List<BootstrapActionConfig> bootstrapActions = new ArrayList<BootstrapActionConfig>();
// --base-path, s3://elasticmapreduce, --impala-version, 1.2.1
BootstrapActionConfig bsInstallImpala = new BootstrapActionConfig();
bsInstallImpala.setName( "Install Impala" );
ScriptBootstrapActionConfig scriptActionInstallImpala = new ScriptBootstrapActionConfig();
scriptActionInstallImpala.setPath("s3://elasticmapreduce/libs/impala/setup-impala");
List<String> impalaArgs = new ArrayList<String>();
impalaArgs.add( "--base-path, s3://elasticmapreduce" );
impalaArgs.add( "--impala-version, 1.2.1" );
scriptActionInstallImpala.setArgs(impalaArgs);
bsInstallImpala.setScriptBootstrapAction(scriptActionInstallImpala);
bootstrapActions.add( bsInstallImpala );
...
RunJobFlowRequest request = new RunJobFlowRequest()
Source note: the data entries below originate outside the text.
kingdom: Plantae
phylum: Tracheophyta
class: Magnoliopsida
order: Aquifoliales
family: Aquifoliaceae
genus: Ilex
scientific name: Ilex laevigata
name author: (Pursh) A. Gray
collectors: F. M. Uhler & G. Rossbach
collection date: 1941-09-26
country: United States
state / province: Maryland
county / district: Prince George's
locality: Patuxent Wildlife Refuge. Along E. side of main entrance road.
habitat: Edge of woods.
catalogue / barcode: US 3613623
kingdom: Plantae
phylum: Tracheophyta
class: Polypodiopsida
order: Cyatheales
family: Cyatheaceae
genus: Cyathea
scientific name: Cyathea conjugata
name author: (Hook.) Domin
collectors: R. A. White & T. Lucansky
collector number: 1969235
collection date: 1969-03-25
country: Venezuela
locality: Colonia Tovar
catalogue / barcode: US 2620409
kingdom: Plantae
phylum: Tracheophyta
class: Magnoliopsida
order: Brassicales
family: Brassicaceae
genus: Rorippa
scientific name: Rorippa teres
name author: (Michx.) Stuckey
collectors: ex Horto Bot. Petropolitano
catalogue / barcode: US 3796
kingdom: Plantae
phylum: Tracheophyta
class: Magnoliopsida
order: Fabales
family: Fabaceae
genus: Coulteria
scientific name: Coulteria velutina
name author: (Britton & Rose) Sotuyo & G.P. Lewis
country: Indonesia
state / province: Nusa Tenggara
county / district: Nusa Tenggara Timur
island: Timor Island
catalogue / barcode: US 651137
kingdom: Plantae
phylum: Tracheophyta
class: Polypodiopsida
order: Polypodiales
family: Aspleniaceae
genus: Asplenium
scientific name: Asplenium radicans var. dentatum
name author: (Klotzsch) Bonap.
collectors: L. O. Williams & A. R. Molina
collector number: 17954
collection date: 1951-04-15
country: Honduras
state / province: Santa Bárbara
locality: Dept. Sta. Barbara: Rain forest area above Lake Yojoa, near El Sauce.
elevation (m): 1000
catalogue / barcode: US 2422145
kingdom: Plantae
.withName("OneButton Test")
.withSteps(enabledebugging, installHive, installPig)
.withLogUri("s3://somelogs/")
.withAmiVersion("3.0.4")
.withBootstrapActions(bootstrapActions)
.withInstances(new JobFlowInstancesConfig()
.withInstanceGroups(instanceGroups)
.withEc2KeyName("redacted")
.withHadoopVersion("2.2.0")
.withKeepJobFlowAliveWhenNoSteps(true)
.withTerminationProtected(true) );
But, when I send this request, the setup-impala script errors out as follows:
/usr/lib/ruby/1.8/optparse.rb:1450:in `complete': invalid option: --base-path, s3://elasticmapreduce (OptionParser::InvalidOption)
from /usr/lib/ruby/1.8/optparse.rb:1448:in `catch'
from /usr/lib/ruby/1.8/optparse.rb:1448:in `complete'
from /usr/lib/ruby/1.8/optparse.rb:1261:in `parse_in_order'
from /usr/lib/ruby/1.8/optparse.rb:1254:in `catch'
from /usr/lib/ruby/1.8/optparse.rb:1254:in `parse_in_order'
from /usr/lib/ruby/1.8/optparse.rb:1248:in `order!'
from /usr/lib/ruby/1.8/optparse.rb:1339:in `permute!'
from /usr/lib/ruby/1.8/optparse.rb:1360:in `parse!'
from /mnt/var/lib/bootstrap-actions/2/setup-impala:576:in `parse_arguments'
from /mnt/var/lib/bootstrap-actions/2/setup-impala:592:in `initialize'
from /mnt/var/lib/bootstrap-actions/2/setup-impala:902:in `new'
from /mnt/var/lib/bootstrap-actions/2/setup-impala:902
It looks like a problem with the syntax of the arguments for the bootstrap action, but I've tried every permutation that seems reasonable, and I always get this error (or a close approximation). But with the configuration listed above, when I view the cluster details in the web console, the arguments look identical to a cluster that I provisioned using the web console.
Any thoughts on what is going wrong here?